Ensemble Toolkit (EnTK)

Overview

The Ensemble Toolkit (EnTK) is a Python library developed by the RADICAL Research Group at Rutgers University for developing and executing large-scale ensemble-based workflows. This tutorial shows how to get up and running with EnTK 1.13.0 on Summit specifically. For in-depth information about EnTK itself, please refer to its documentation.

Prerequisites

Before using EnTK itself, you will need MongoDB and RabbitMQ services running on Slate. There are tutorials for MongoDB in this documentation, but the tutorial for RabbitMQ is forthcoming.

You will need to know the connection information for both MongoDB and RabbitMQ so that EnTK can be configured to connect to the services.

Then, to use EnTK on Summit, load the module as shown below:

$ module load workflows
$ module load entk/1.13.0

Run the following command to verify that EnTK is available:

$ radical-utils-version
1.13.0

Hello world!

To run EnTK on Summit, you will create two files and then execute two commands from a Summit login node. Currently, EnTK must be run from a Summit login node, rather than within a batch job.

First, create a setup file setup.bash that will load the correct modules and define environment variables.

module load workflows
module load entk/1.13.0

export RADICAL_PILOT_DBURL="mongodb://admin:password@apps.marble.ccs.ornl.gov:32767/test"
export RMQ_HOSTNAME="apps.marble.ccs.ornl.gov"
export RMQ_PORT="30256"
export RMQ_USERNAME="admin"
export RMQ_PASSWORD="password"

Replace, without renaming, the RADICAL_PILOT_DBURL environment variable in setup.bash with the MongoDB connection string that corresponds to your own service running on Slate. EnTK uses this environment variable directly.

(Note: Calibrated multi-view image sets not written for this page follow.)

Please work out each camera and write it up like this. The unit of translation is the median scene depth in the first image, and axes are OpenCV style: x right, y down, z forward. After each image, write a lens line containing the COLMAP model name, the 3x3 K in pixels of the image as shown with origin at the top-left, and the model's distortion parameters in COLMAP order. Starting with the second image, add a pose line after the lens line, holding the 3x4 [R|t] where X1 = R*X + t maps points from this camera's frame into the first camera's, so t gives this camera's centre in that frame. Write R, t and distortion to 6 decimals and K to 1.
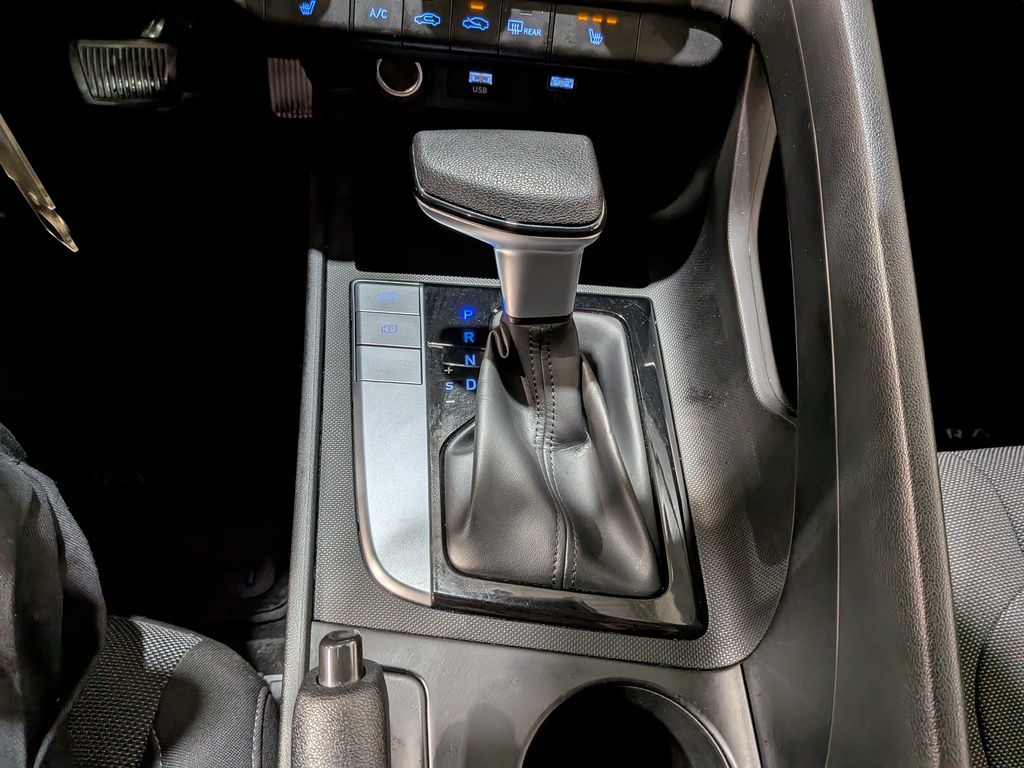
lens RADIAL K [[747.1, 0, 516.0], [0, 747.1, 396.0], [0, 0, 1]] dist [0.004221, -0.049315]
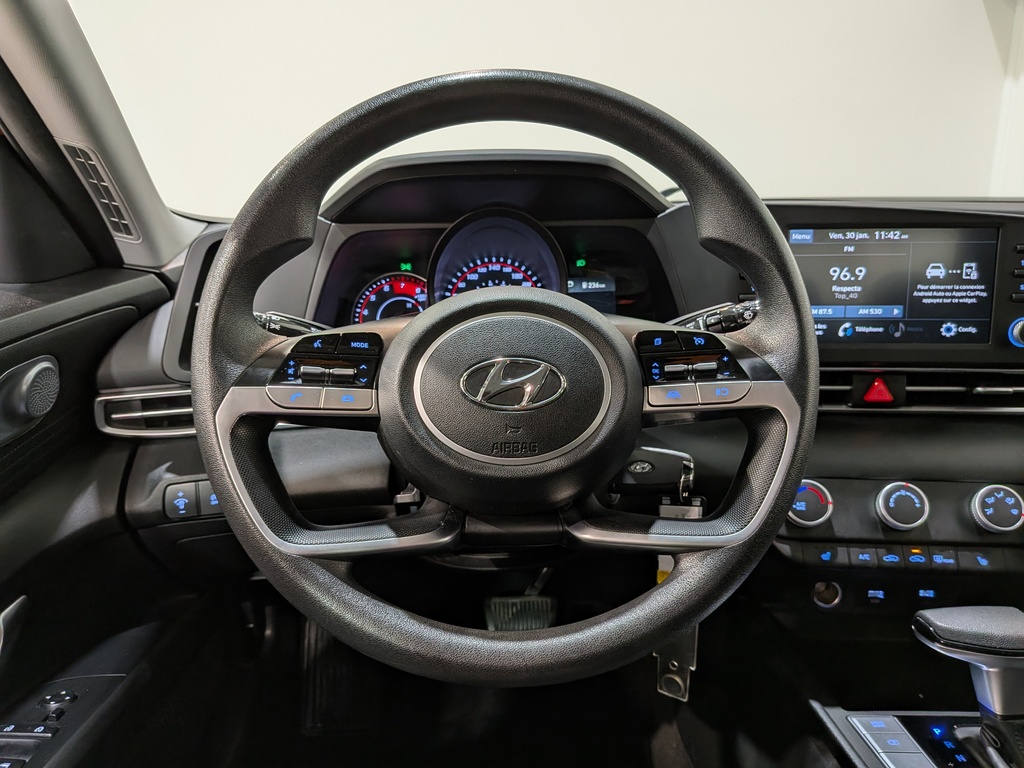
lens RADIAL K [[740.3, 0, 520.0], [0, 740.3, 406.4], [0, 0, 1]] dist [0.075089, -0.158274]
pose [[0.996675, -0.067330, -0.045893, -0.936888], [0.020705, 0.754001, -0.656547, 0.427351], [0.078809, 0.653414, 0.752888, -0.751106]]
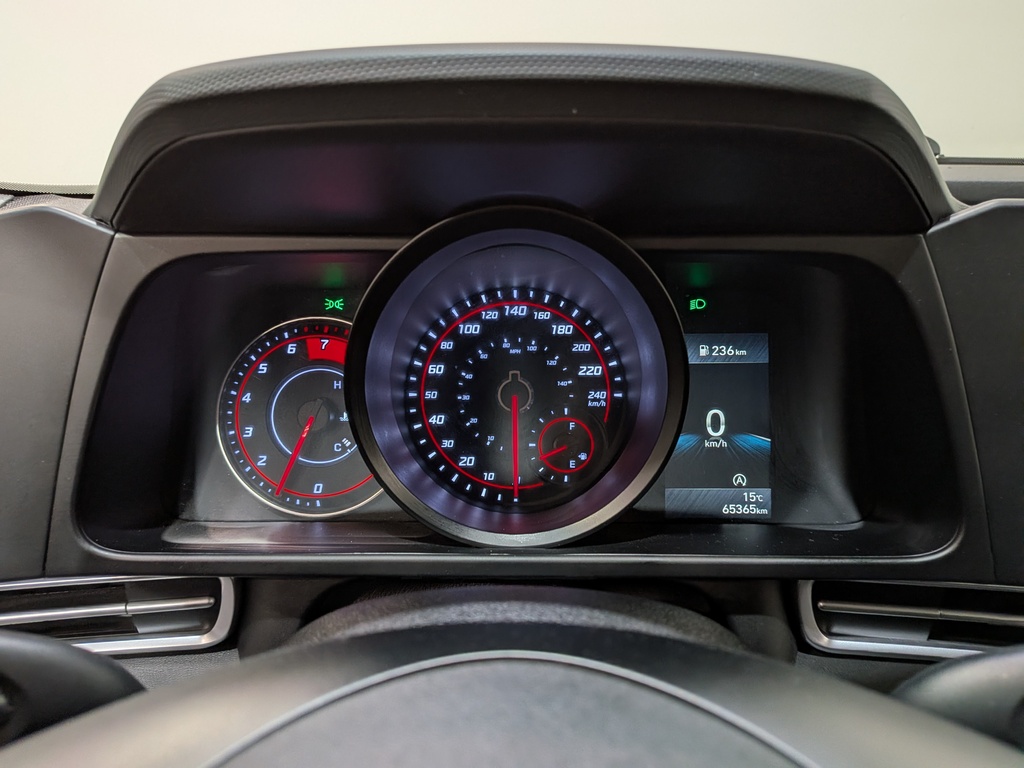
lens RADIAL K [[730.1, 0, 512.0], [0, 730.1, 384.0], [0, 0, 1]] dist [0.076388, -0.132976]
pose [[0.994790, -0.031905, -0.096827, -0.994839], [-0.034295, 0.789682, -0.612557, -0.635530], [0.096006, 0.612686, 0.784473, -0.107437]]
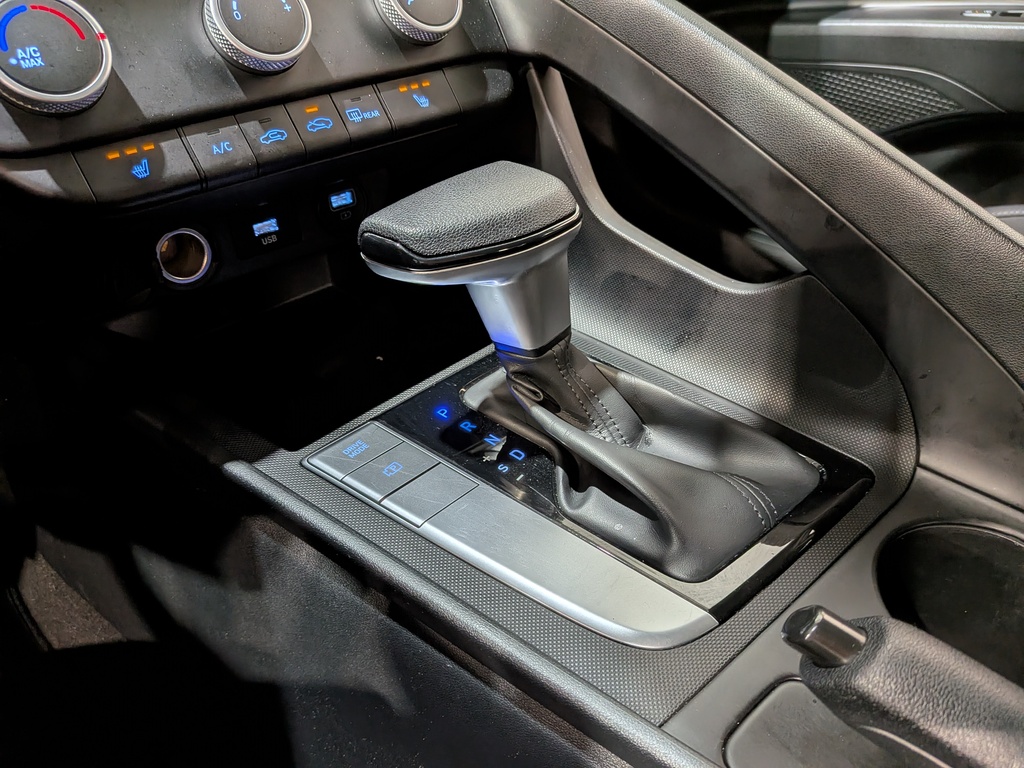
lens RADIAL K [[747.1, 0, 516.0], [0, 747.1, 396.0], [0, 0, 1]] dist [0.004221, -0.049315]
pose [[0.681545, -0.492768, 0.540996, -0.559744], [0.619901, 0.781641, -0.068990, -0.010835], [-0.388869, 0.382384, 0.838191, 0.239136]]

Then, replace the RMQ_ variables in setup.bash with the corresponding values for your RabbitMQ service on Slate. These variables can be renamed, because their only use is in the following example Python program.

Now, create a demo.py3 file with the following lines:

import os
from radical.entk import AppManager, Pipeline, Stage, Task

# Create objects.

appman = AppManager(
    hostname=os.environ["RMQ_HOSTNAME"],
    port=int(os.environ["RMQ_PORT"]),
    username=os.environ["RMQ_USERNAME"],
    password=os.environ["RMQ_PASSWORD"])

p = Pipeline()

s = Stage()

t = Task()

# Use the objects to model the workflow.

appman.resource_desc = {
    "resource": "ornl.summit",
    "walltime": 10,
    "cpus":     1,
    "project":  "abc123" # replace with your own project identifier
}

t.name = "mytask"
t.executable = "/bin/echo"
t.arguments = ["Hello world!"]

s.add_tasks(t)

p.add_stages(s)

appman.workflow = set([p])

# Execute the workflow.

appman.run()

In demo.py3, only one line needs to be changed, so that EnTK knows which project identifier to use when submitting batch jobs to Summit.

Finally, run the demo program by executing the following commands from a Summit login node:

$ source setup.bash
$ python3 demo.py3

Congratulations! You should now see interactive output from EnTK while it launches and monitors your job on Summit.